Vegan, végétarien…ou non, il est intéressant de connaître les sources de protéines végétales pour varier son alimentation, et essayer de consommer les protéines animales de façon plus raisonnée.

Comment composer un JoliBol “plante-based”? Voici quelques idées d’aliments très riches en protéines. Version sucrée, ou salée, vous pouvez les associer dans votre grand bol coco afin de composer un superbe buddha bol. 

Couleurs et saveurs seront au RDV. 


— La spiruline : 65 g de protéines pour 100g

La spiruline est la plus importante source alimentaire de protéines. Elle permet de remplacer la viande dans les plats. La spiruline contient les 8 acides aminés essentiels à l’organisme adulte, dont la lysine et la valine.

— La graine de soja : 36 g de protéines pour 100g
La graine de soja, à volume égal, fournit plus de protéines que la viande de bœuf. Voilà autant de raisons de l’intégrer dans vos bouddhas bowl.

— La graine de chanvre : 30 g de protéines pour 100g
En plus d’être d’excellente source de vitamine A, D et E, la graine de chanvre a l’avantage d’être également riche en oméga-3 et en protéines. La graine de chanvre renferme également quelques acides aminés essentiels, dont l’histidine.

— La graine de courge : 25 g de protéine pour 100g
Qu’elles soient utilisées natures ou grillées, les graines de courges sont d’excellentes sources de protéine végétale. Elles contiennent de la vitamine A, B1, B2 ainsi que des minéraux dont du fer, du potassium, du zinc et du cuivre. Pour manger healthy, il n’y a pas meilleurs ingrédients.

— Le beurre d’arachide : 25 g de protéines pour 100g
Le beurre d’arachide est une bonne source de protéine, de vitamine B3, de zinc, mais aussi de phosphore. Pour que le repas bowl reste sain, il est par exemple recommandé de l’utiliser pour concocter une petite sauce d’arachide.

— Le haricot Azuki : 25 g de protéines pour 100g
L’azuki est une variété de petit haricot rouge en provenance du Japon. Peu connu en France, il a pourtant l’avantage de contenir un taux intéressant de protéines — 25 g pour 100 g – ce qui en fait, un ingrédient de choix pour un bol repas.

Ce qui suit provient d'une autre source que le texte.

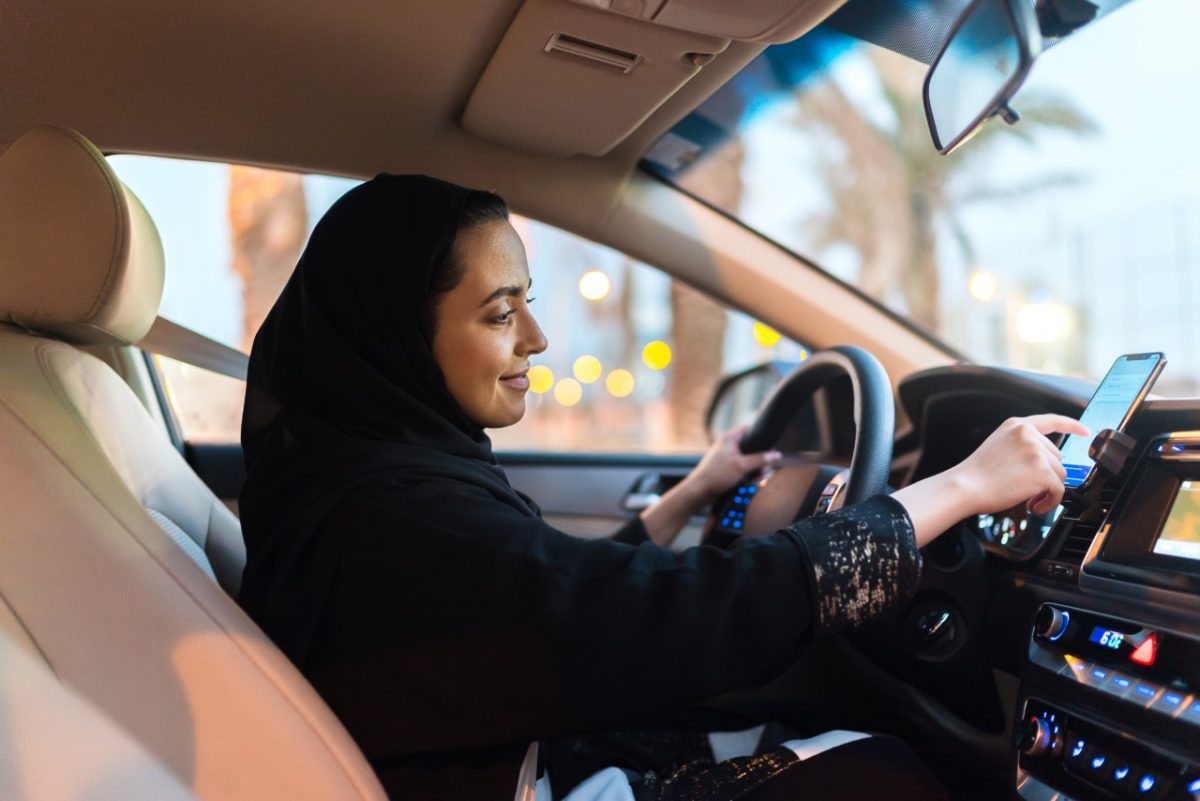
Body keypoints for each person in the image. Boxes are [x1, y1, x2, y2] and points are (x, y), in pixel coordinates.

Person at [237, 175, 1087, 801]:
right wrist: (961, 486)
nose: (536, 336)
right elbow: (647, 617)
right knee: (884, 778)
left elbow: (544, 599)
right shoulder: (388, 522)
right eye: (500, 314)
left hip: (518, 760)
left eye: (527, 303)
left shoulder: (374, 474)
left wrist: (692, 495)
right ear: (396, 334)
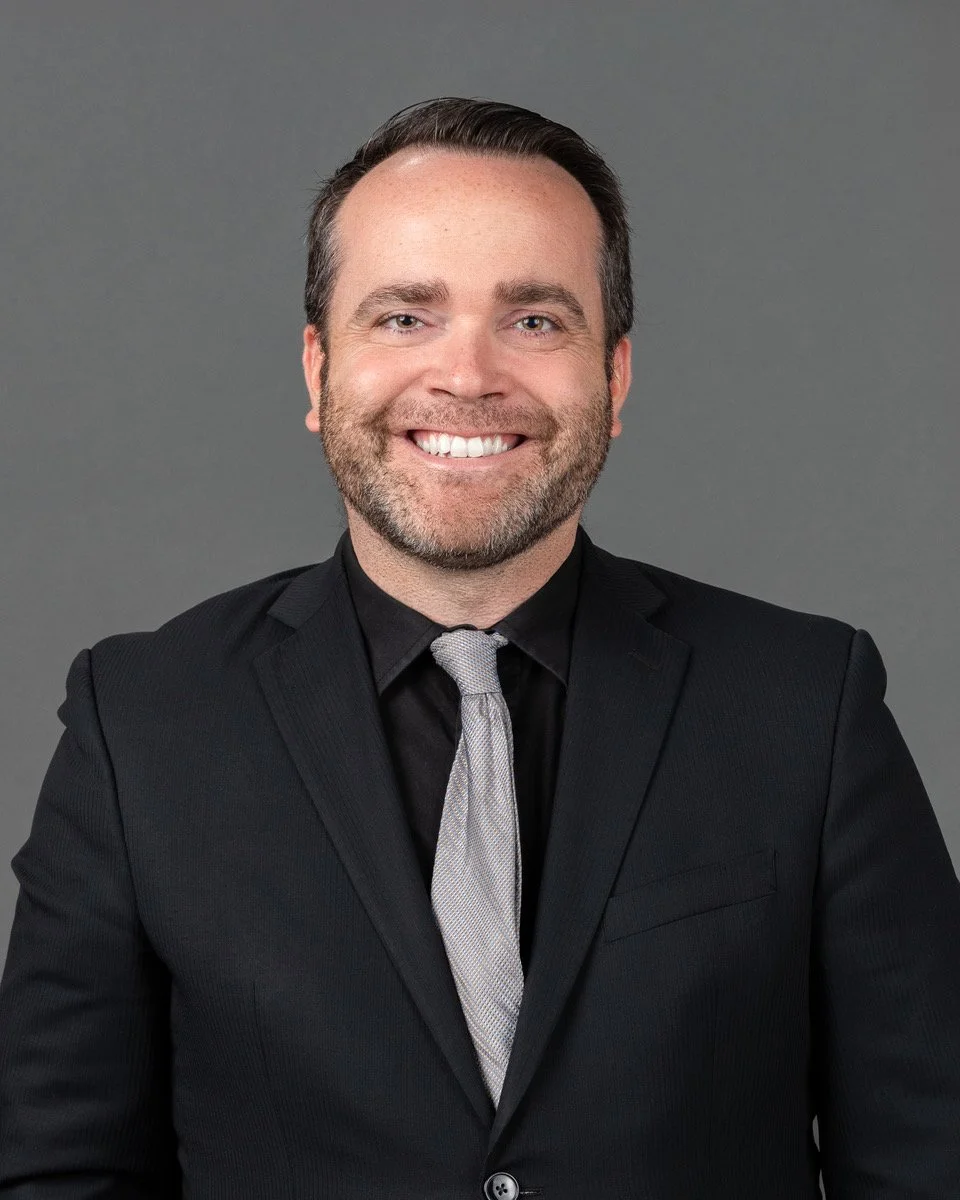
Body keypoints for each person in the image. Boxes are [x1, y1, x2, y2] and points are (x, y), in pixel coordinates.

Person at [1, 96, 958, 1200]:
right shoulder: (141, 724)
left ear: (618, 376)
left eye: (536, 320)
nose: (467, 375)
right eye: (405, 317)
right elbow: (58, 1176)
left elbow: (928, 1160)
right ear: (318, 371)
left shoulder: (807, 705)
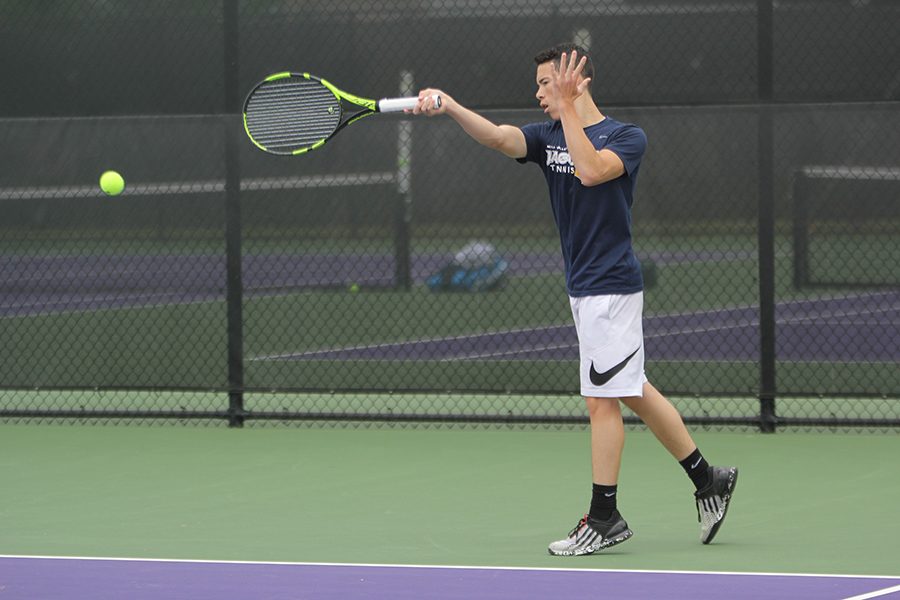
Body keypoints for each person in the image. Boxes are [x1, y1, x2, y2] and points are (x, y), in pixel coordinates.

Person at [410, 43, 738, 555]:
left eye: (547, 82)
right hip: (584, 289)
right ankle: (707, 480)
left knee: (600, 402)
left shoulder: (627, 137)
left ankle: (604, 517)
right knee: (633, 390)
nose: (539, 93)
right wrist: (450, 106)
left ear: (577, 79)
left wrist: (566, 112)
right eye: (540, 85)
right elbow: (498, 138)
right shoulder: (546, 136)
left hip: (611, 286)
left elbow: (590, 171)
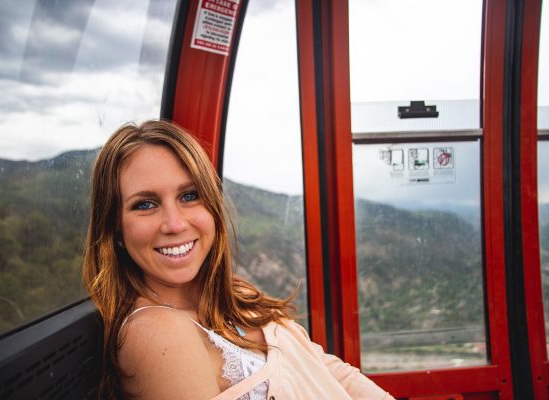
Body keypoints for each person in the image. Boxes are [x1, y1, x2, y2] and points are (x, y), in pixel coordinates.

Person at [83, 120, 394, 400]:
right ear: (115, 228)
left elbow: (323, 368)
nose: (175, 224)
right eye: (145, 204)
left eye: (189, 196)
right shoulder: (158, 334)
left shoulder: (233, 295)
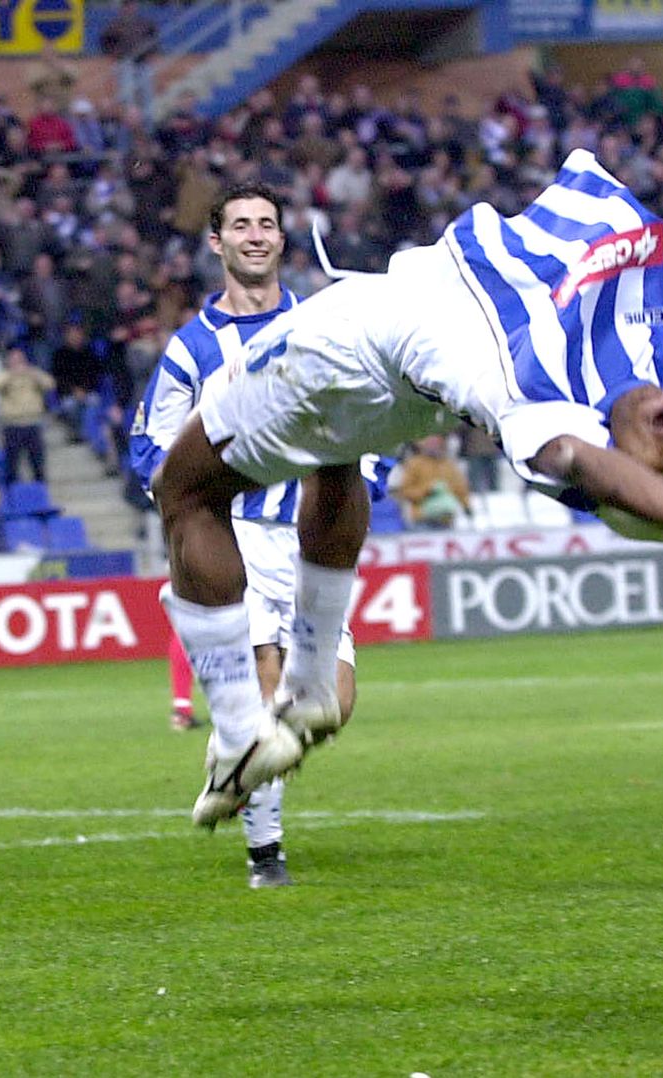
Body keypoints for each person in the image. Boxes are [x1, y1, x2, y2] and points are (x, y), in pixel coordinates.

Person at [153, 150, 663, 829]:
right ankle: (313, 683)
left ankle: (236, 729)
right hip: (413, 369)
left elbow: (580, 462)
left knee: (183, 490)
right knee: (336, 454)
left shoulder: (542, 405)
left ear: (616, 464)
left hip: (373, 333)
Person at [131, 181, 382, 887]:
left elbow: (369, 407)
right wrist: (195, 499)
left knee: (328, 708)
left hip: (306, 541)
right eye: (240, 225)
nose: (255, 235)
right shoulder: (192, 348)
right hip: (235, 536)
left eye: (266, 224)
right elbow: (149, 446)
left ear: (280, 239)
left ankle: (231, 760)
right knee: (267, 690)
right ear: (217, 243)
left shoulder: (320, 325)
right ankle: (266, 854)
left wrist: (367, 473)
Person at [0, 348, 55, 483]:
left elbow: (50, 384)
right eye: (14, 360)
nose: (17, 363)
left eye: (19, 359)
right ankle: (12, 492)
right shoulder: (4, 374)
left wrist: (32, 374)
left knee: (37, 463)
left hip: (32, 423)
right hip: (12, 425)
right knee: (12, 465)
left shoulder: (34, 372)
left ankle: (41, 491)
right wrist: (12, 375)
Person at [392, 435, 471, 529]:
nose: (434, 447)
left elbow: (461, 489)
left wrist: (466, 506)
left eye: (436, 444)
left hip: (446, 520)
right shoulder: (414, 464)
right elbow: (405, 491)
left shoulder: (449, 465)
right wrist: (427, 491)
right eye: (430, 444)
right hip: (422, 520)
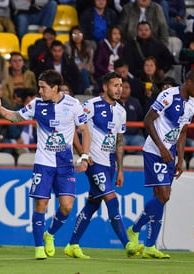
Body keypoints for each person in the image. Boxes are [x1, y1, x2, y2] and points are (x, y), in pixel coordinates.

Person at [0, 69, 91, 259]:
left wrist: (84, 156)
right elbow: (15, 117)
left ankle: (49, 234)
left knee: (67, 206)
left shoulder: (73, 104)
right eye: (39, 87)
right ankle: (38, 248)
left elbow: (84, 130)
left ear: (55, 88)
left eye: (43, 88)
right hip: (43, 163)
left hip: (65, 164)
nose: (40, 91)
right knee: (41, 204)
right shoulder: (36, 104)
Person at [126, 68, 194, 259]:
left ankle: (149, 246)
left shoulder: (191, 104)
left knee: (160, 198)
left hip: (169, 154)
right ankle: (135, 229)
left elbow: (183, 132)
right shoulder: (168, 95)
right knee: (164, 195)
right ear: (190, 83)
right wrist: (161, 148)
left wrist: (180, 158)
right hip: (155, 151)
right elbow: (148, 121)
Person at [64, 72, 144, 259]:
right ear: (105, 87)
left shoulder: (121, 111)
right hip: (94, 162)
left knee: (92, 204)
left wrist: (121, 169)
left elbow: (119, 142)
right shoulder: (90, 106)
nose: (119, 89)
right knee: (112, 200)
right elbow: (73, 129)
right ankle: (128, 245)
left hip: (109, 164)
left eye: (121, 85)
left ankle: (72, 245)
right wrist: (83, 154)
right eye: (115, 85)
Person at [65, 26, 95, 94]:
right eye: (74, 34)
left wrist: (86, 67)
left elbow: (90, 65)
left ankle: (86, 90)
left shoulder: (88, 47)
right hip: (73, 73)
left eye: (79, 34)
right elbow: (68, 64)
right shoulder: (68, 46)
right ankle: (87, 89)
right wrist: (76, 67)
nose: (77, 36)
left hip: (87, 74)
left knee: (84, 72)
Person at [120, 78, 145, 152]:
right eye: (122, 87)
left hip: (135, 136)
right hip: (119, 136)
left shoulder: (135, 102)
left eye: (126, 87)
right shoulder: (113, 102)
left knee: (142, 145)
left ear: (130, 89)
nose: (124, 90)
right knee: (118, 145)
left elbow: (141, 118)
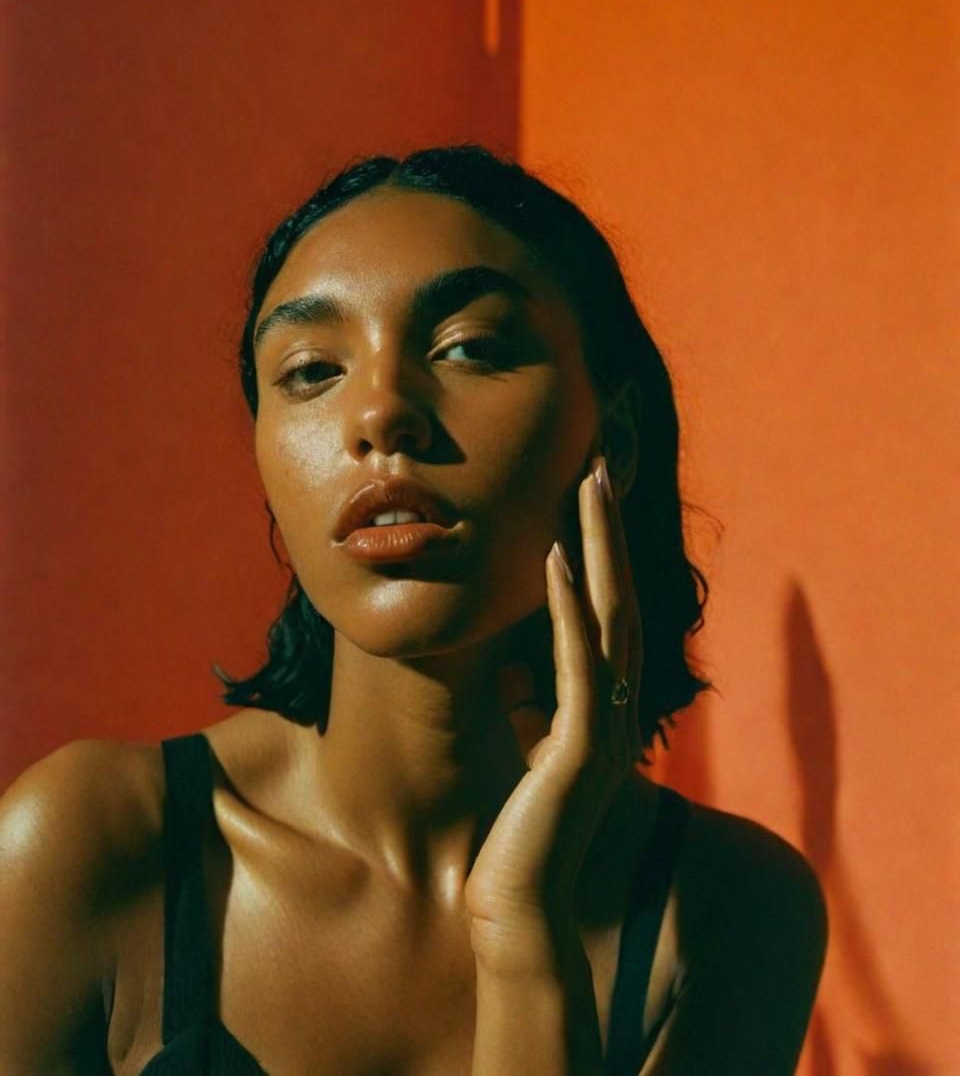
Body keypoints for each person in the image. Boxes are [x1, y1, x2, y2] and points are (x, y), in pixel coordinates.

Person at [0, 145, 827, 1074]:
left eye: (470, 347)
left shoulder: (730, 914)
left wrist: (524, 927)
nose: (382, 412)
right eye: (312, 371)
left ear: (616, 433)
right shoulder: (90, 849)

— Le Fenugrec : 23 g de protéines pour 100g
Le Fenugrec est une plante de la famille des légumineuses, très utilisée dans la cuisine ayurvédique. Utilisées principalement comme épice, les graines de cette plante sont riches en protéines et en fibres. Elles constituent donc des alliées de choix dans la stimulation du processus de digestion.

— Les amandes : 22 g de protéines pour 100g
Connues surtout comme étant une excellente source de magnésium, les amandes ont également l’avantage de contenir une qualité importante de protéines. Ce type de fruits oléagineux renferme des principes actifs, permettant d’aider à la relaxation musculaire.

— Le Tempeh : 20 g de protéines pour 100g
Le tempeh est un aliment originaire d’Indonésie, généralement fabriqué grâce à des graines de soja jaune fermentées. Semblable au fromage, il permet de donner un beau rendu visuel à un bol repas. Le tempeh contient plus de protéines que le tofu qui n’en renferme que 8 g seulement pour 100g.

— Les noix : 20 g pour 100g
À l’instar des amandes et de la pistache, les noix sont aussi une bonne source de protéines. Ce fruit à coque contient par ailleurs des stérols végétaux, des principes actifs essentiels qui contribuent à faire baisser considérablement le mauvais cholestérol.

  • Les 5 blogueuses vegan à suivre sur Youtube (plein d’idées recettes) :

— LloydLang

— Marie Laforêt

— Alice Esmeralda

— La Petite Noisette

— Maman Vegan

Certaines protéines présentes dans ces aliments sont pauvres en acides aminés.

Pour éviter les carences, il convient de toujours combiner les légumineuses — soja, lentilles et haricots – et les céréales.